After retiring, for the past few years as a nomad, my morning routine hasn’t been particularly that different than the average person, I assume…

I may be in a different city or country every week or month but the mornings are relatively “normal”.

A discipline I still practice to this day that shaped me from my old job is waking up early and not needing much sleep. I go to sleep late and wake up early, on average before 6am, right before the sun rises. In most cases I need just 4 hours of actual sleep.

Like everyone else in the world, the first thing I do the moment I wake is open my phone and check emails, news, weather and messages – 5 to 10 minutes.

Right out of bed, I do a few seconds of stretching then as many pushups or sit-ups in a single set as possible, alternating each exercise every other morning.

Then I use the bathroom.

The sun is usually still down at this point.

I prepare a glass of water, turn on my iPad and immediately get to work; whether on this very website or on any active consultancy contracts.

On most days I work for 2 to 3 hours then breakfast.

Morning routine complete.

As for when I was still an operative, things were obviously much more different. It was unpredictable, erratic and it somehow had structure:

– Research and study

– Gym for no more than 30 minutes

– Edged / firearms training

– Meditation

– Pain tolerance training

– Explorative run around the city

– Reinvention study

– Meetings and calls

It wasn’t about waking up early according to the actual time of day, but being able to wake up after the passage of time as day or night was irrelevant.

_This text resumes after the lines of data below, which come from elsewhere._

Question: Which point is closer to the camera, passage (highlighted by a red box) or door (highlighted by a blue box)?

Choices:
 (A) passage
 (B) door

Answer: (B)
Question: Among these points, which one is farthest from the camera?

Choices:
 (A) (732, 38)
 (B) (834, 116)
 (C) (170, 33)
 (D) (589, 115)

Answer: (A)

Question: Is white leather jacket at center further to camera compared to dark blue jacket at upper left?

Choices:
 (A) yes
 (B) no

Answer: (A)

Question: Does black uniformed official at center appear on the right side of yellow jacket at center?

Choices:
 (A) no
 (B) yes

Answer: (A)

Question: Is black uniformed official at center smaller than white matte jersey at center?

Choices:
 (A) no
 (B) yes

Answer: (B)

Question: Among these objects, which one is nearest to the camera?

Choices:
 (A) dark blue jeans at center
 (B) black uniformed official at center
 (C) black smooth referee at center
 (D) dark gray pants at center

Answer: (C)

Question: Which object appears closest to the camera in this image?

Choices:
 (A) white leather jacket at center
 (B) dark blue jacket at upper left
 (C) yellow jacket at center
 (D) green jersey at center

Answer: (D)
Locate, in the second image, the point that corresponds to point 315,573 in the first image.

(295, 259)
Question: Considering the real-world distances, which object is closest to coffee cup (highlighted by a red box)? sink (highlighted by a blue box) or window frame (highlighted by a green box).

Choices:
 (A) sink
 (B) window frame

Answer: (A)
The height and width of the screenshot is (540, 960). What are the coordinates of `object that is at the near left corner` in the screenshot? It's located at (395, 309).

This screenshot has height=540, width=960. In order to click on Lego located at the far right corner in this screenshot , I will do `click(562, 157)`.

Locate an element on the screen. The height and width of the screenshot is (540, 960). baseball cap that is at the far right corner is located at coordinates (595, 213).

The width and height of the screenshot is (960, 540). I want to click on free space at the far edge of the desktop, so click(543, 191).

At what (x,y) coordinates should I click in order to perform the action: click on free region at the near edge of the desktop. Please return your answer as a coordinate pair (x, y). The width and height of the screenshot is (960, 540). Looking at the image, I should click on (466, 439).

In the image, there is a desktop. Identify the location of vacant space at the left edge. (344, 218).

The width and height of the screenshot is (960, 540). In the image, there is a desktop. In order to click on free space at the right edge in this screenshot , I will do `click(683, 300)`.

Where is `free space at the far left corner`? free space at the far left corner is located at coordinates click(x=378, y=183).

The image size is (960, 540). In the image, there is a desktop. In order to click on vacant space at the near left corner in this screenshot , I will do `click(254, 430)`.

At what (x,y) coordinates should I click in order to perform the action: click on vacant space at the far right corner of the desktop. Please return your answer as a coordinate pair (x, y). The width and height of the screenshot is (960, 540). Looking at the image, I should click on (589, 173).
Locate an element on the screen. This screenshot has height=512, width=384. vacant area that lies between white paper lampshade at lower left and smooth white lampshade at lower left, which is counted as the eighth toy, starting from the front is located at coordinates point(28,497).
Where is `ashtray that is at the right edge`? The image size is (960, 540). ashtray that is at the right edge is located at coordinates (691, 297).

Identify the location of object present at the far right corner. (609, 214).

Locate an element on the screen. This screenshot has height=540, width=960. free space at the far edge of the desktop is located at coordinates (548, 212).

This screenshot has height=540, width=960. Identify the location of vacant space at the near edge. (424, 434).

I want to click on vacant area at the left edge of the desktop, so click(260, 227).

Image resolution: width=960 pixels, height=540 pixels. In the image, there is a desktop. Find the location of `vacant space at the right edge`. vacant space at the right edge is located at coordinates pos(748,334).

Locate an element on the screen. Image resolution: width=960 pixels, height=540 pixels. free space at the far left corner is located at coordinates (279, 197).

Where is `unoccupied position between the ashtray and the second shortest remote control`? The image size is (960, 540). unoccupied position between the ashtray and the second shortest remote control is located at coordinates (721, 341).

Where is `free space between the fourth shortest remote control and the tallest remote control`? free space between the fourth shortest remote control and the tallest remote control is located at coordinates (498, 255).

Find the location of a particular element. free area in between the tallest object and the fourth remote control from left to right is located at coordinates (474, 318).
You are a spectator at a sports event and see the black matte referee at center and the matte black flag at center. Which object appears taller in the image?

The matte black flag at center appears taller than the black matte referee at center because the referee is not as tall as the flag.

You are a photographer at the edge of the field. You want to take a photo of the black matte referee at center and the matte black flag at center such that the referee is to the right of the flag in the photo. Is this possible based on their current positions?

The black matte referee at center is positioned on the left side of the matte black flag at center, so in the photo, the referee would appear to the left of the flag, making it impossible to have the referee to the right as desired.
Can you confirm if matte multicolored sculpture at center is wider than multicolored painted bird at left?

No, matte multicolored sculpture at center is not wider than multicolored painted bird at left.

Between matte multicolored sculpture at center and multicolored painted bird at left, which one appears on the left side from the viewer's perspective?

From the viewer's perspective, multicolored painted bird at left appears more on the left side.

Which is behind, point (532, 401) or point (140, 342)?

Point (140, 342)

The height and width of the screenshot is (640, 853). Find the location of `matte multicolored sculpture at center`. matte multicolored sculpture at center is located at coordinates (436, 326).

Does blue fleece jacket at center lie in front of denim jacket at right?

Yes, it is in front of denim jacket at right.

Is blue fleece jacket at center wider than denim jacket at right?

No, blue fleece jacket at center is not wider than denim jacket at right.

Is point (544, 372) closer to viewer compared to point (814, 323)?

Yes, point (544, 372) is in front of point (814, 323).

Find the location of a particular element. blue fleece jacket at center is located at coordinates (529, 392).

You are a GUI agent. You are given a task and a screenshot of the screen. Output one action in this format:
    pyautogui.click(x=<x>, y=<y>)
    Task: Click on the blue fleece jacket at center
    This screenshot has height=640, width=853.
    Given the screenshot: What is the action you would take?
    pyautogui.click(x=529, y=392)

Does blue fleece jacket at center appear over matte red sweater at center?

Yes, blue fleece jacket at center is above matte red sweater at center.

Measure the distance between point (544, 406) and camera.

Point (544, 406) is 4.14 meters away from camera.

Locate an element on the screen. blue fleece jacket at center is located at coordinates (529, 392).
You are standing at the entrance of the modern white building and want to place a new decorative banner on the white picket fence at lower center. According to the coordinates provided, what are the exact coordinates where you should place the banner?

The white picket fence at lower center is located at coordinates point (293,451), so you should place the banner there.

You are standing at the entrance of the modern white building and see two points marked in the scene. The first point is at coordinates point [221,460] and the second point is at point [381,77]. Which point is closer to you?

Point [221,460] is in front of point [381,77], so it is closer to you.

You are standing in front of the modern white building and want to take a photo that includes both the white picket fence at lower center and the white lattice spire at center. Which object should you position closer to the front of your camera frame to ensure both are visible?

So “mornings” weren’t necessarily in the morning for me back then, it was dictated by work. Now mornings are mornings again, except for early ass flights.

I really like getting my day started before the day starts (pre-sunrise), it’s motivating and clarifying, it’s my coffee – since I don’t actually drink coffee.

In any case, if you can, start your mornings earlier.

You’ll get more time in your day, get more shit done, increase productivity and you’ll “live” more.